**WHAT YOU NEED TO DO**
Revise the rows from the line containing "Rank the series by their average" through the line containing "Rank the series by their maximum", replacing "from lowest to highest" with "in ascending order" and leaving everything else as it is. Return only those lines, with the pictures left out.

EXTRACTED MATERIAL section start

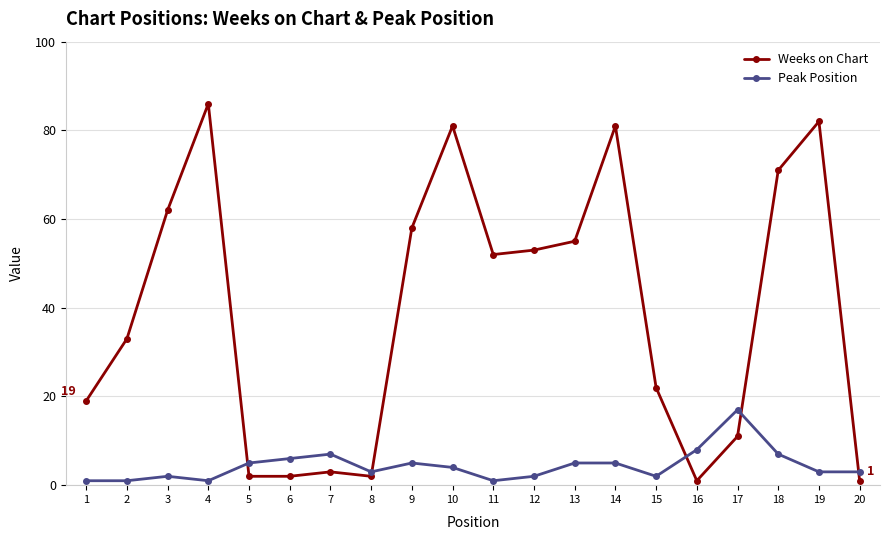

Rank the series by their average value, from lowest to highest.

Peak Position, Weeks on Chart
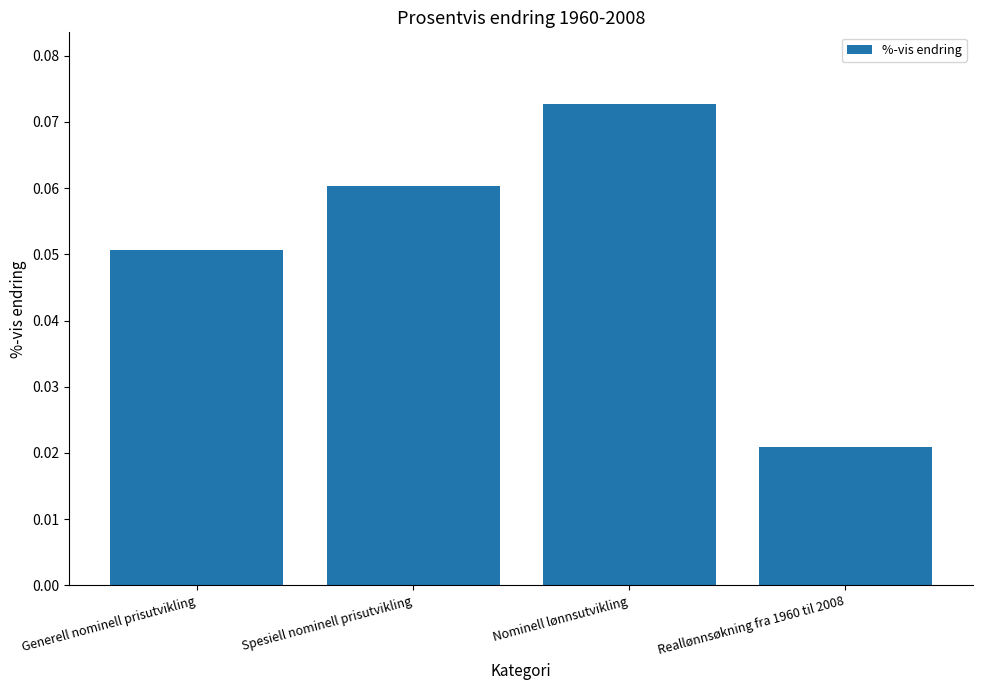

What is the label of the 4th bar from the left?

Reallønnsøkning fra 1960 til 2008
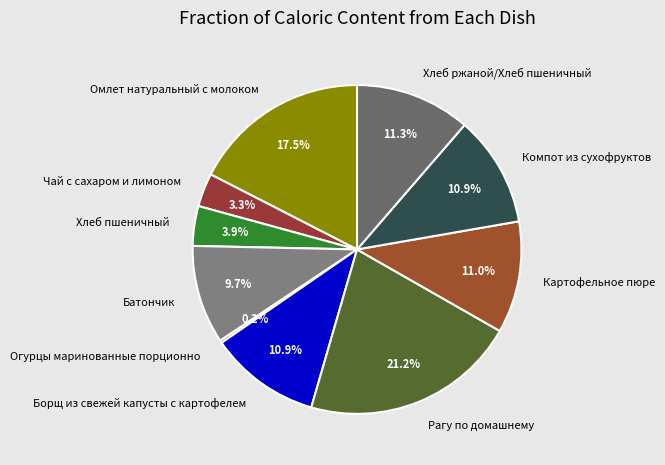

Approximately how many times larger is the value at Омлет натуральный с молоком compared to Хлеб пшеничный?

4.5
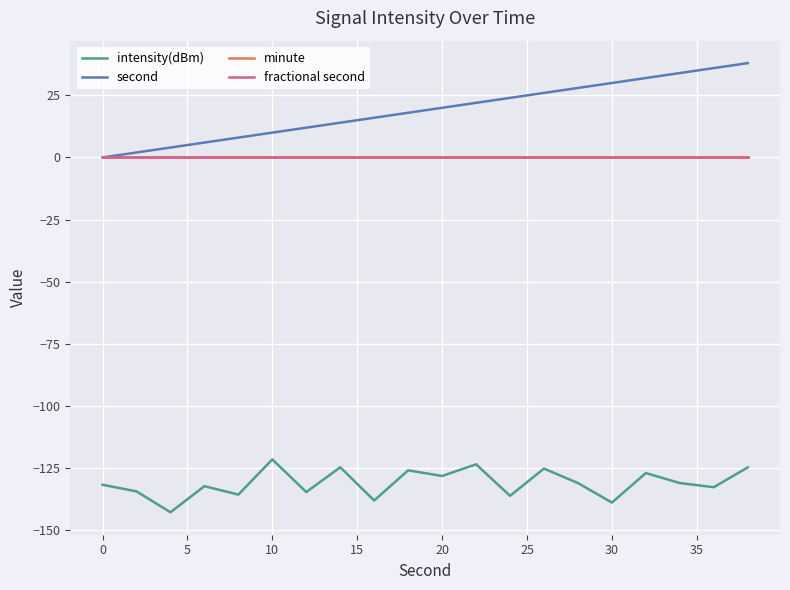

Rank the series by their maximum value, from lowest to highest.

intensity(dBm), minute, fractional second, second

EXTRACTED MATERIAL section end
EXTRACTED MATERIAL section start

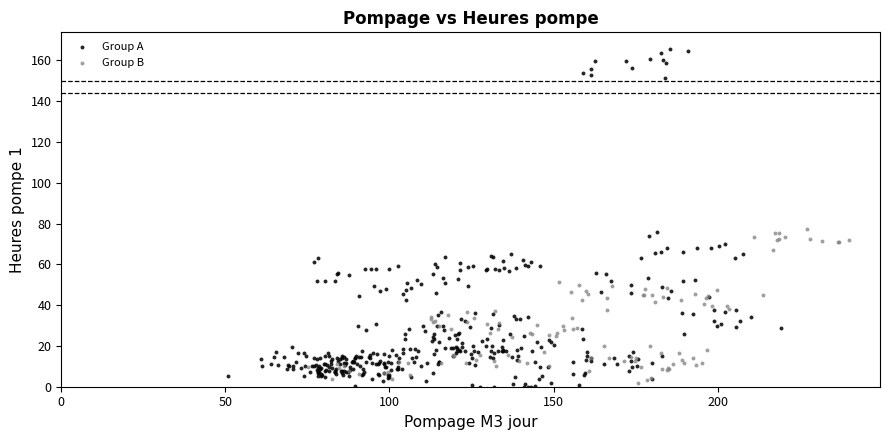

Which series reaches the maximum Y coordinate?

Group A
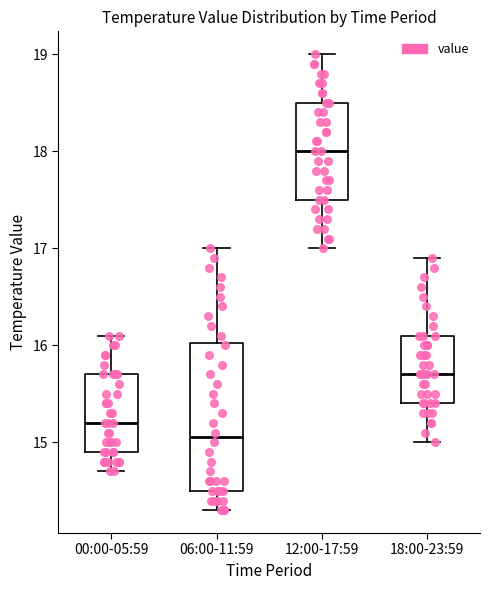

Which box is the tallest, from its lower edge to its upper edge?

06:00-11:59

EXTRACTED MATERIAL section end

**RESULT FOR THIS TASK**
Rank the series by their average value, in ascending order.

Peak Position, Weeks on Chart

What is the label of the 4th bar from the left?

Reallønnsøkning fra 1960 til 2008

Approximately how many times larger is the value at Омлет натуральный с молоком compared to Хлеб пшеничный?

4.5

Rank the series by their maximum value, in ascending order.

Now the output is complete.